In terms of working with the data, you typically want to look at a specific time range and then apply a certain mathematical formula or filter on top of that. And then I want to present the series that fall out of that. And, and so that sort of style and language is just super different from the way that SQL works. So we sort of took a step back and said, you know what? What are the kinds of goals and motivations in terms of working with time series data that we’d like to aim for?
And from that, Flux was born.
So following InfluxData’s time to awesome principle, where previously a developer would have to take time series data and metadata from two different sources and then write code to combine them to produce something humans can read, now using Flux developers can include “from and to sources”.
Flux will allow for the inclusion of what we call from and to sources. And while the native one within the languages is Influx, you can do an SQL from and to, you can do an MQTT from and to, and now you can do Bigtable, which is a technology from Google. And the idea here is to show enough examples to sort of ignite the community to then come and work with us and build from and to functions that effectively allow the developer to work with those data sources in the languages that they’re familiar with.
So if the thing supports SQL, you write your SQL statement in Flux and you ask Flux to send it to that source and it will bring back a columnar set of data that then you can join with your time series data. All within the query engine. And so again, what that does is that pushes the technical complexity, you know, down from code into a single query that can span multiple data sources.

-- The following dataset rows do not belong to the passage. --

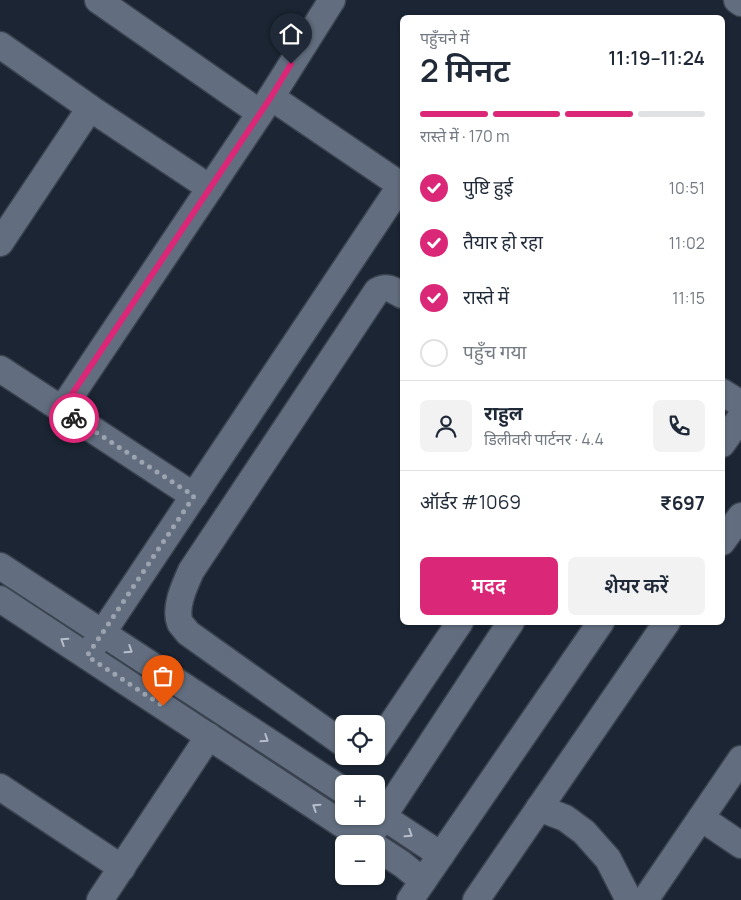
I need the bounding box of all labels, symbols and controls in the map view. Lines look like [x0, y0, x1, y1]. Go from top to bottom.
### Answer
pin [270, 13, 312, 64]
icon: home [277, 20, 305, 48]
text: पहुँचने में [420, 27, 469, 49]
text: 11:19–11:24 [608, 45, 705, 71]
text: 2 मिनट [420, 48, 510, 92]
text: रास्ते में · 170 m [420, 125, 510, 147]
icon: check [420, 174, 448, 202]
text: पुष्टि हुई [463, 174, 513, 200]
text: 10:51 [669, 177, 705, 199]
icon: check [420, 229, 448, 257]
text: तैयार हो रहा [463, 229, 543, 255]
text: 11:02 [669, 232, 705, 254]
icon: check [420, 284, 448, 312]
text: रास्ते में [463, 284, 509, 310]
text: 11:15 [672, 287, 705, 309]
text: पहुँच गया [463, 339, 526, 365]
courier [49, 393, 99, 443]
button: person [420, 400, 472, 452]
text: राहुल [484, 400, 523, 426]
button: phone [653, 400, 705, 452]
icon: bike [60, 404, 88, 432]
text: डिलीवरी पार्टनर · 4.4 [484, 428, 604, 450]
text: ऑर्डर #1069 [420, 489, 521, 515]
text: ₹697 [660, 490, 705, 516]
button: मदद [420, 557, 558, 615]
button: शेयर करें [568, 557, 705, 615]
one-way arrow [60, 638, 69, 647]
one-way arrow [123, 644, 132, 654]
pin [142, 655, 184, 706]
icon: bag [149, 662, 177, 690]
map controls [335, 715, 385, 885]
button: locate [335, 715, 385, 765]
one-way arrow [259, 733, 268, 743]
button: + [335, 775, 385, 825]
one-way arrow [313, 804, 322, 813]
one-way arrow [403, 827, 412, 837]
button: − [335, 835, 385, 885]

It’s super powerful concept. And they can continue to use all their normal tools. So it’s really, really powerful. It’s also an open and extensible approach, not only from the development perspective, but from the community perspective – and I think that’s one of the powerful things about open source, right? Getting our community contribution.

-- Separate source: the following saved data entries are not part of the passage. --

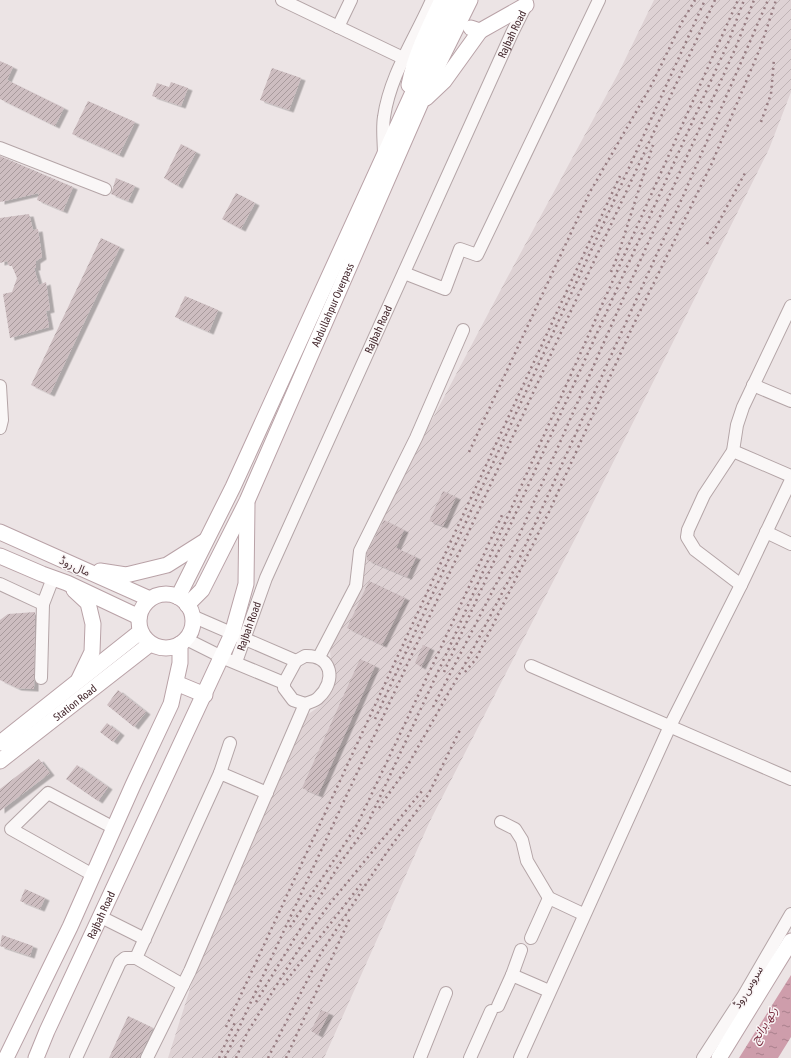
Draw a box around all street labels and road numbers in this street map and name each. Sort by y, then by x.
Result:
street label: Rajbah Road [495,8,528,60]
street label: Abdullahpur Overpass [309,261,356,348]
street label: Rajbah Road [362,303,394,355]
street label: مال روڈ [57,554,93,579]
street label: Rajbah Road [234,600,263,652]
street label: Station Road [51,682,99,723]
street label: Rajbah Road [85,889,117,941]
street label: سروس روڈ [731,963,766,1011]

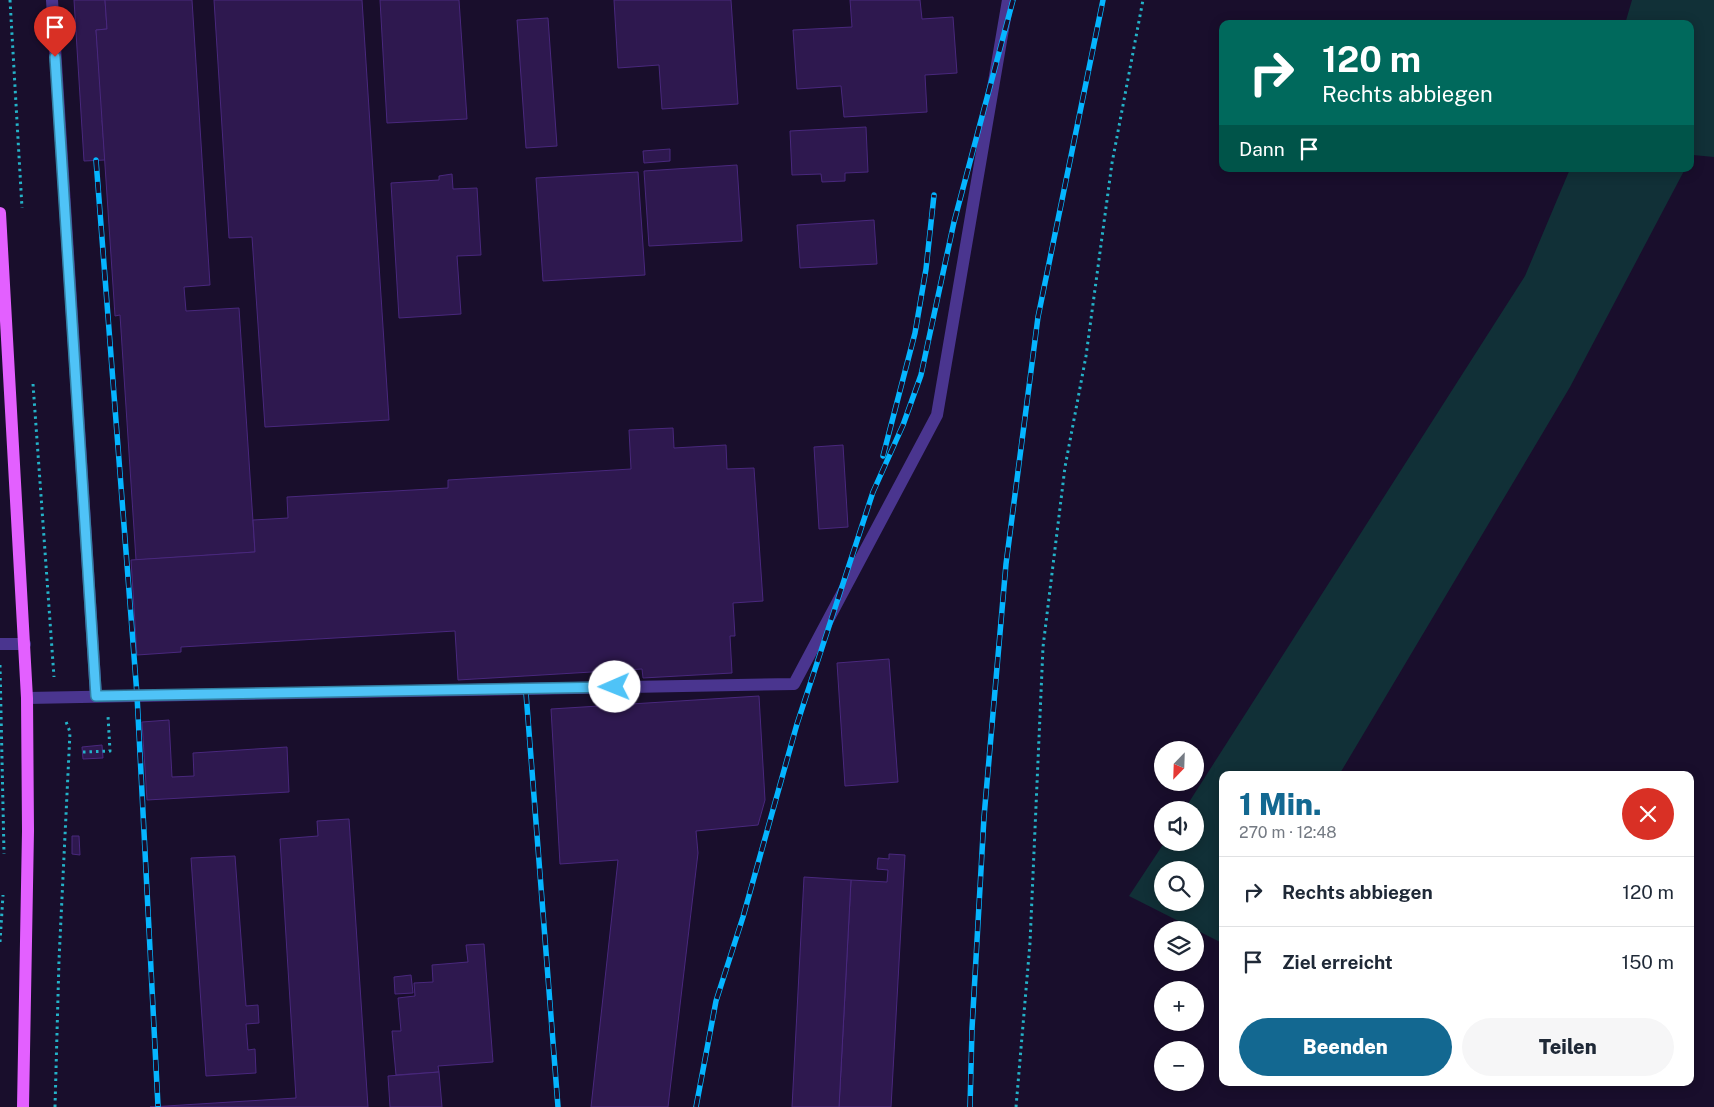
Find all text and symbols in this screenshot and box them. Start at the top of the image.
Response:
pin [34,6,76,57]
icon: arrive [41,13,69,41]
text: 120 m [1322,39,1421,80]
icon: right [1239,40,1304,105]
text: Rechts abbiegen [1322,81,1493,107]
icon: arrive [1295,135,1323,163]
text: Dann [1239,138,1285,160]
position arrow [588,660,640,712]
north arrow [1154,741,1204,791]
map controls [1154,741,1204,1091]
text: 1 Min. [1239,786,1322,822]
button: close [1622,788,1674,840]
button: sound [1154,801,1204,851]
text: 270 m · 12:48 [1239,823,1337,842]
button: search [1154,861,1204,911]
icon: right [1239,878,1267,906]
text: Rechts abbiegen [1282,881,1433,903]
text: 120 m [1622,881,1674,903]
button: layers [1154,921,1204,971]
icon: arrive [1239,948,1267,976]
text: Ziel erreicht [1282,951,1393,973]
text: 150 m [1621,951,1674,973]
button: + [1154,981,1204,1031]
button: Beenden [1239,1018,1452,1076]
button: Teilen [1462,1018,1674,1076]
button: − [1154,1041,1204,1091]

How was Flux received by the community?
It seems like InfluxData were pretty nervous to start with, but they got a lot of positive and constructive feedback leading to some pretty fast quality of life updates such as code suggestions in VS Code, but also some discoveries that their tech was being used in even more places than they originally realized. They’ve known from the start that InfluxData isn’t an island, but now they’ve started building bridges to islands they didn’t know about until specific use cases were brought to their attention by the community.

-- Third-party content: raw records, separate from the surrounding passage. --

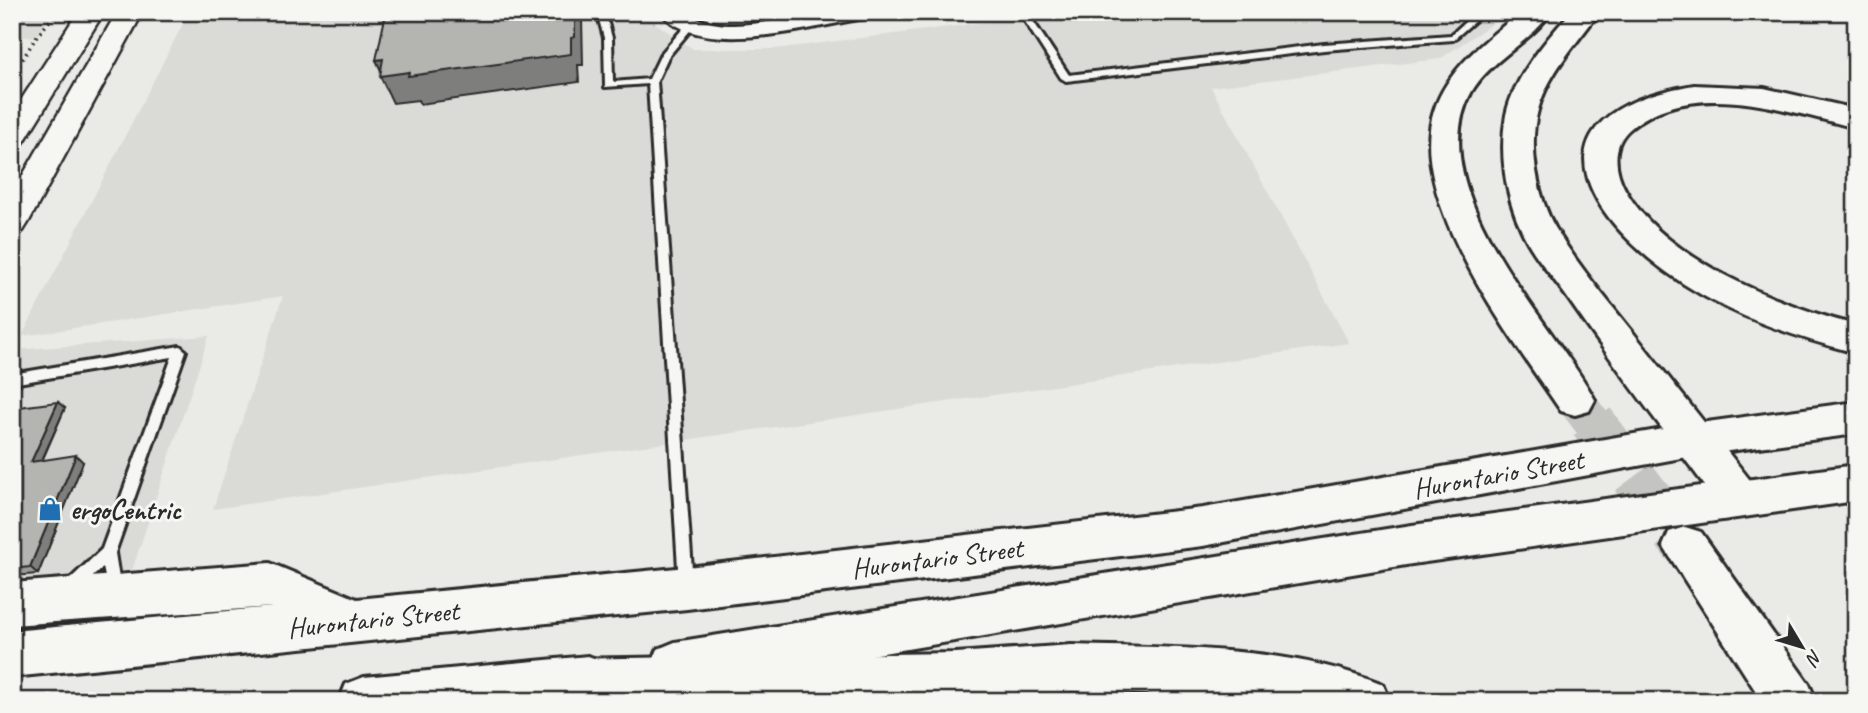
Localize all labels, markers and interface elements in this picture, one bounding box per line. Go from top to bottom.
street label: Hurontario Street [1410,441,1588,506]
place label: ergoCentric [70,492,182,527]
shop icon: ergoCentric [36,495,64,523]
street label: Hurontario Street [850,530,1027,586]
street label: Hurontario Street [286,592,463,645]
north arrow [1766,612,1836,682]
text: N [1800,645,1828,671]

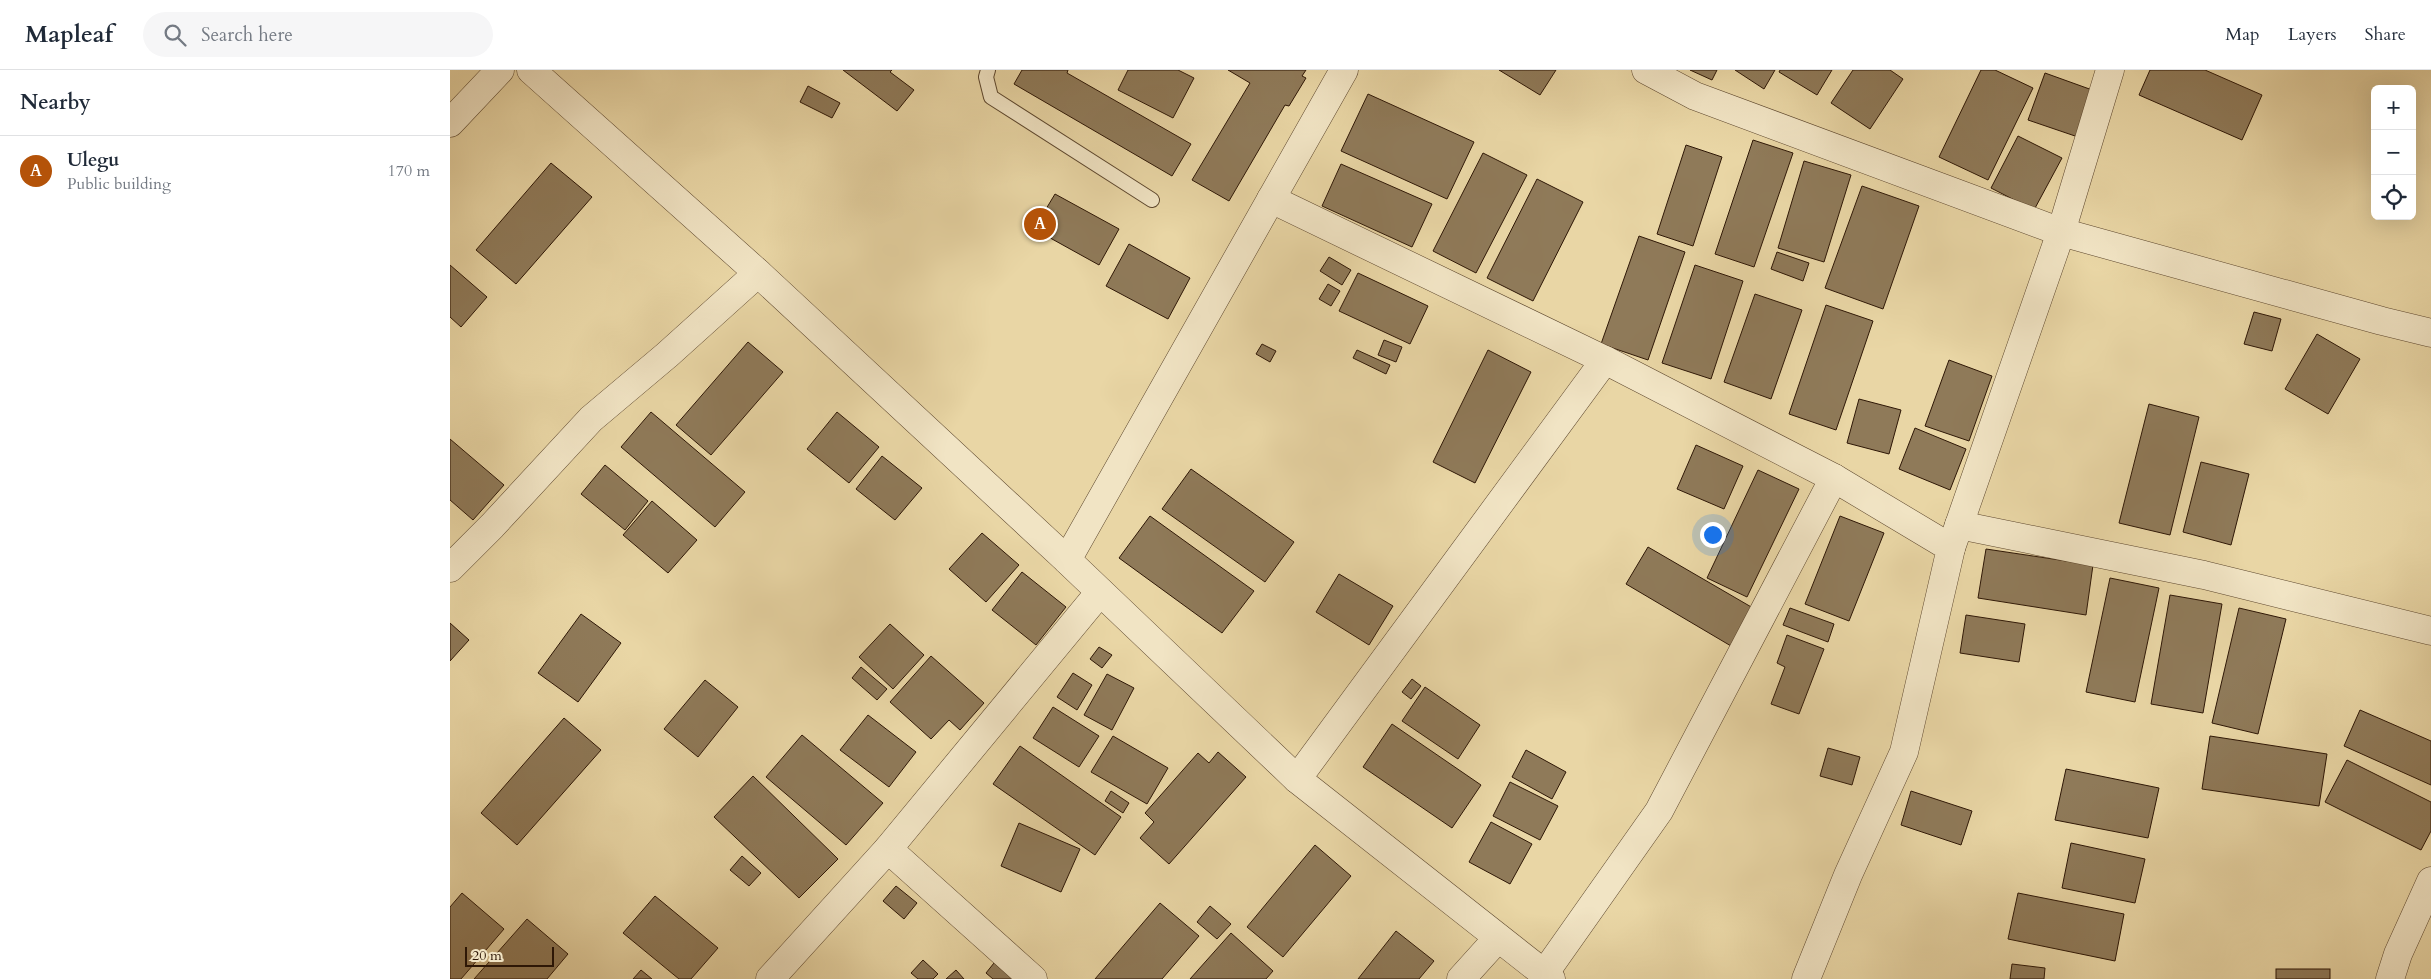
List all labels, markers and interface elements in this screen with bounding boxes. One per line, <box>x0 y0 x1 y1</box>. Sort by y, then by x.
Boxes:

What’s next for InfluxData?
Finally, Tim explained that their next big milestone is becoming multicloud; right now they only use AWS, but last year they announced they will start offering Google cloud platform. So the priority in the early part of 2020 is to make good on that promise. But they’re also aware that many of their European customers want InfluxData’s platform available on Azure, so they are aiming to also launch Azure support in Europe first (which makes a change from the US getting everything first).